As specified in the RBMap headings for « Amount A » , RBMbr for « Amount B » , and RBMcs for « Amount C » , with DAGTVA there is no taxable profit that can be returned to a market jurisdiction before one could actually with accuracy quantify the profits made in each jurisdiction. This is what the DAGTVA transfer pricing calculation does, quantifying the profits generated locally.
It seems that we must first be concerned with having a simple consensual basis for calculating the profit made before tackling what should be shared between States. And in order to obtain this result, it is first necessary to know how a transfer price could be defined simply and which would give the information allowing, by way of logical consequence, to define the taxation which would be applied to the transaction.
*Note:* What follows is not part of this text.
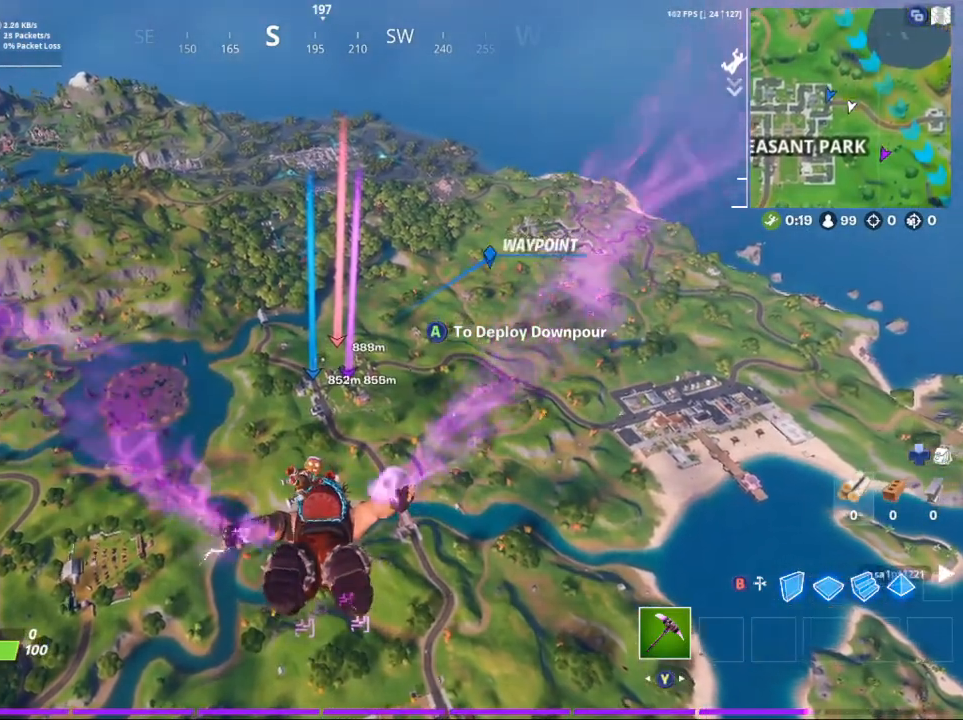
{"buttons": [], "left_stick": "up", "right_stick": "center", "events": []}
This is what will be presented to you in the Microsoft ® Excel speadsheet : egalisation_des_taxes.xls (preferably opened after download by saving the file on your computer) with the explanatory comments pages that define how a transfer price could be calculated with the resulting taxation, both for the MNE, but also in each State.
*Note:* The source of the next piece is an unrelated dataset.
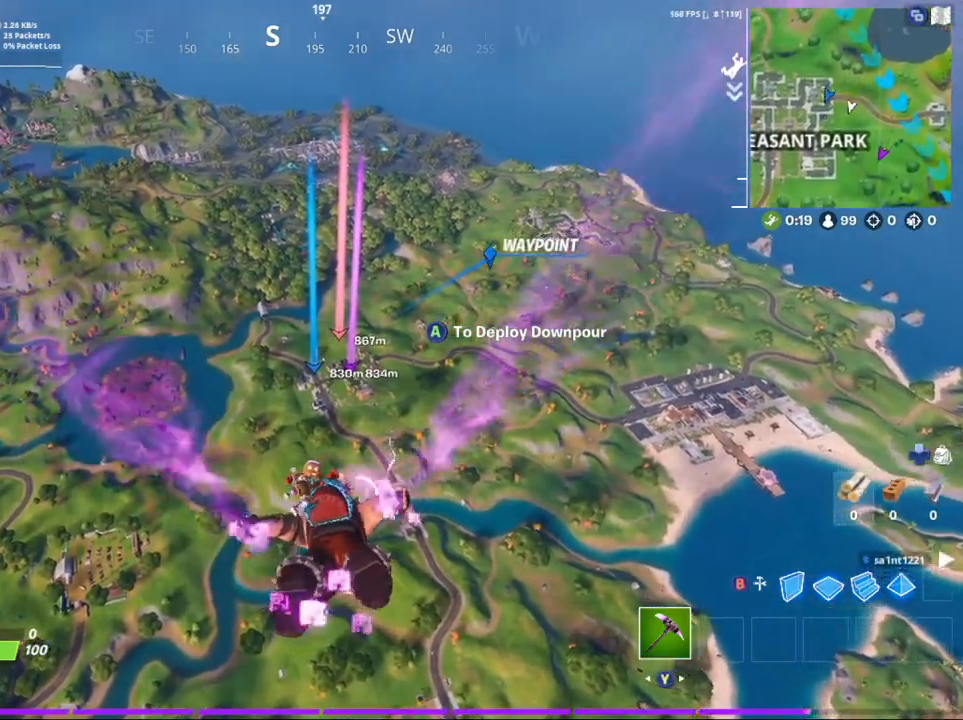
{"buttons": [], "left_stick": "up", "right_stick": "center", "events": []}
Afterwards, we must consider that wanting to obtain fiscal legal security by wanting to retrocede profits, of any kind, is not the problem or the business of an MNE, but that of a State which has perceived these benefits in the taxation. It is for it to properly taxing enterprises carrying on its territory in order to repay all or part of its perceived benefits at destination a market State (because at the moment where the indirect taxation is defined at the end of the e-invoice and transmited with the IT statment, the monetary value of this taxation is already the property of the State which claim this taxation).
It is not the role of an MNE to return a taxation which is not its property in another jurisdiction. How and by what right would she do it?
Under these conditions, wanting to find an international agreement with 137 States which have divergent interests on the subject, then becomes a challenge and starting with these States, all in debt, which will refuse to return funds that they have already had. more ! It would be better to find an agreement approaching and improving the decision in United States on the WSTAX (modified DAGTVA) by bringing a standardization in United States which is not acquired today, as can be seen in the document the MTC where a part of states have chosen the narrow definition with treatment – direct collection / indirect payment by MPF (page 12) and the other roughly equal to a broad definition with direct – indirect processing / collection of payment where a business may not have access to the details of the sales transaction (page 13-15).
It is important to note, all thresholds or number of transactions which define the substential nexus and the taxation are suppressed in the DAGTVA process. This improvement concerning the Wayfair Law open the way to apply it at the first $ in the transaction made by the seller.
It could be argued that what has just been explained only applies, with Wayfair Sale Tax to the indirect taxation, however it is indeed the knowledge of this tax to be returned to the market State in the DAGTVA procedure which will provide knowledge of the turnover achieved by jurisdiction and MNE with the possibility, if it is justified, to return a part of the direct taxation made in the production’s country.